Beginning in 2025, the state will pay up to 90% in wage replacement for new parents and those who need to take time off to care for a seriously ill family member or themselves. Senate Bill 951 by Sen. María Elena Durazo (D-Los Angeles) also ensures that the wage replacement will remain between 60% and 70% during the next two years after the rate was scheduled to return to 55% beginning Jan. 1.

“California families and our state as a whole are stronger when workers have the support they need to care for themselves and their loved ones,” Newsom said in a statement. “California created the first Paid Family Leave program in the nation 20 years ago, and today we’re taking an important step to ensure more low-wage workers, many of them women and people of color, can access the time off they’ve earned while still providing for their family.”

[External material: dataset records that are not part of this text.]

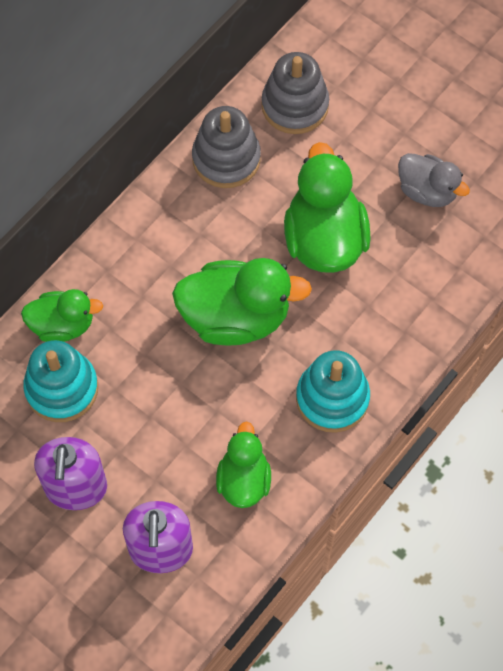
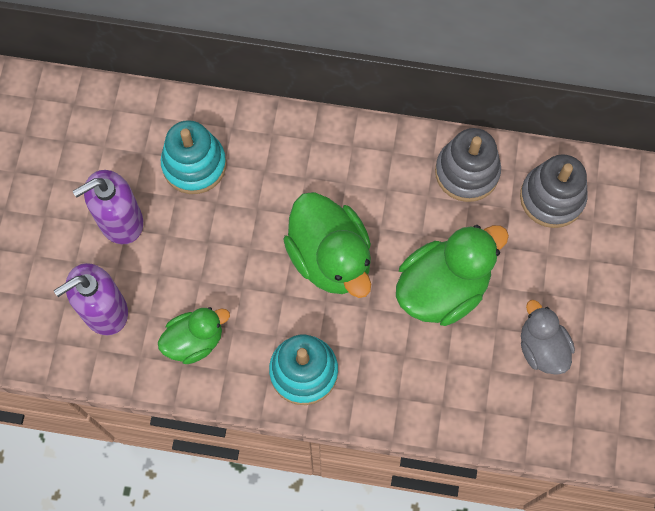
camera: 60 degrees right, 5 degrees up
(62, 325) = (246, 135): green duck -> none
(427, 191) = (541, 348): grey duck -> grey duck turned 150 degrees clockwise

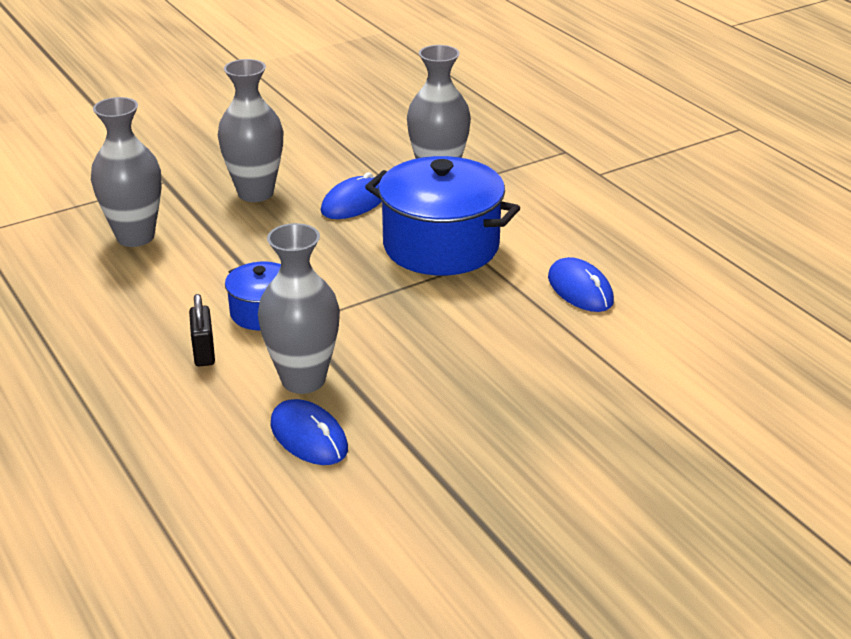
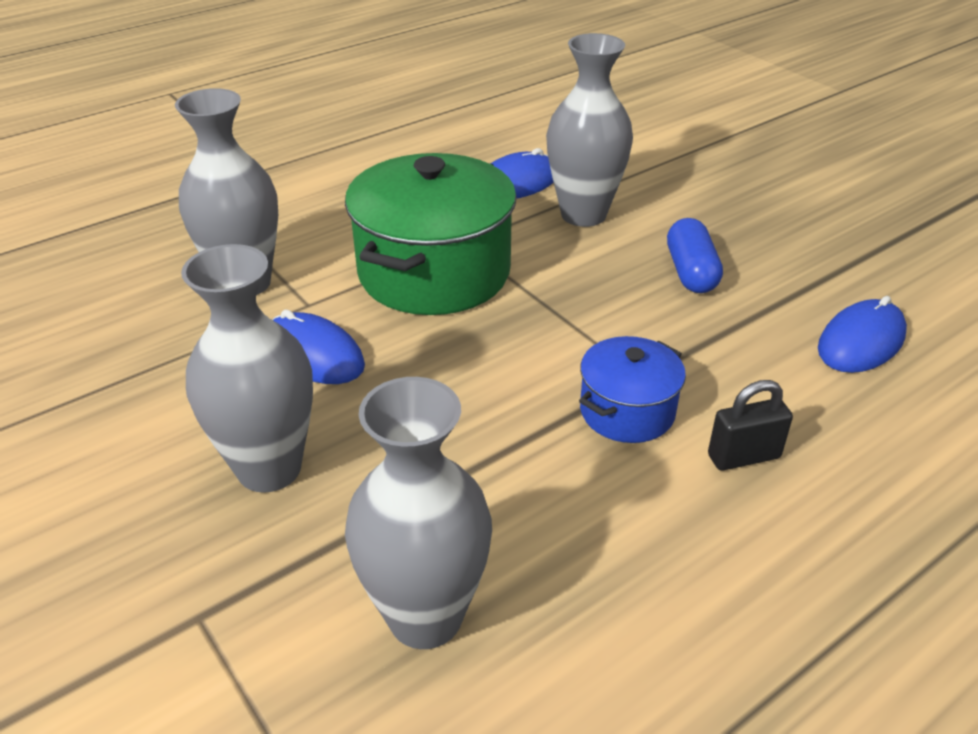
camera: 95 degrees left, 5 degrees up
(303, 380) = (760, 357): grey vase -> grey vase (583, 214)
(424, 365) = (691, 272): none -> blue capsule
(441, 246) = (434, 272): blue pot -> green pot

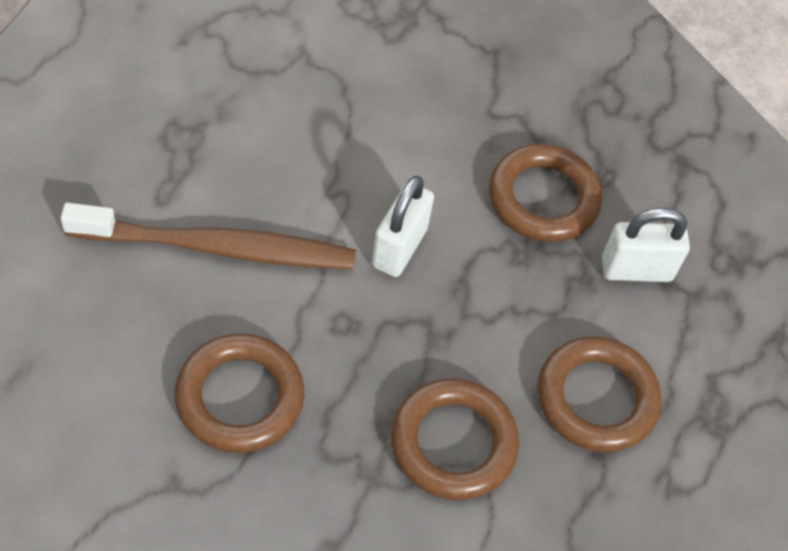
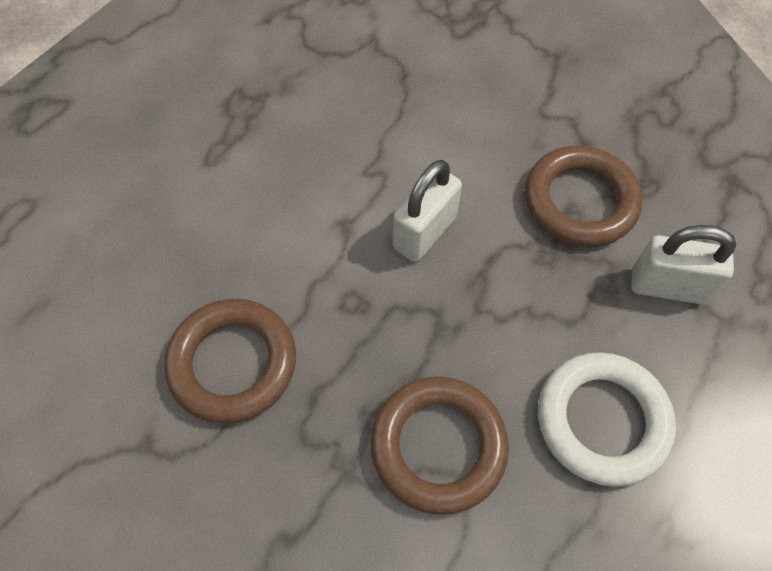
camera: 20 degrees right, 5 degrees up
(218, 248) = (250, 211): brown toothbrush -> none
(596, 398) = (602, 420): brown ring -> white ring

California workers automatically pay into the employee-funded State Disability Insurance program, which includes Paid Family Leave. However, many employees are either unaware of the benefits or say they can’t afford a pay cut in order to take time off. Higher-wage earners were four times more likely to use the Paid Family Leave program in 2020 than workers in the lowest wage bracket, according to the California Budget and Policy Center.

The law will provide 90% wage replacements for eight weeks to workers who make less than the state’s average wage, while higher earners will receive 70% of their pay.

Newsom vetoed a similar measure last year by former Assemblymember Lorena Gonzalez (D-San Diego), saying the bill “would create significant new costs” and “would result in higher disability contributions paid by employees.”

The state’s disability insurance program was created in 1946 to provide partial wage replacement benefits for employees unable to work due to pregnancy or non-work related illnesses and injuries. In 2002, Gov. Gray Davis signed into law an expansion of the program, making California the first state in the nation to offer comprehensive paid family leave. The law, authored by then state Sen. Sheila Kuehl, provides workers with partial pay in order to bond with a new baby or care for a seriously ill family member.

“Twenty years after California adopted the nation’s first comprehensive paid family leave program, we can now be proud that our state leads when it comes to equity for low-paid workers and families of color,” Durazo said in a statement.

In 2020, the state increased the length of time a person can qualify for paid family leave from six weeks to eight weeks. Before that, lawmakers raised the wage replacement from 55% to 60% to 70% depending on a person’s average weekly wage, although that increase was scheduled to sunset Jan. 1 if Newsom did not sign AB 951.


The programs are funded entirely by an employee payroll deduction. Under the new law, the state will no longer have a cap on payroll tax contributions, meaning higher-income earners will pay more into the system. However, a legislative analysis of the bill said those added contributions will not entirely offset the approximately $3 billion to $4 billion in new benefits.

“The Governor’s signature on SB 951 means that so many more California workers and their families will be able to take Paid Leave for their own illness, to bond with a new child, or to care for a seriously ill loved one,” said Jenya Cassidy, director of the California Work & Family Coalition, in a statement. “This will make a huge difference in people’s lives.”

On Thursday, Newsom signed a bill that expands the list of people for whom a worker can use paid family leave or sick leave to care for. AB 1041 by Assemblymember Buffy Wicks (D-Oakland) allows employees to add one extended family member or a person they consider to be family to the list of people they are able to take time off to care for.

“This is an incredible victory for workers across the state, especially women, immigrants LGBTQ+ and low-wage workers,” said Jessica Ramey Stender, policy director at Equal Rights Advocates, in a statement.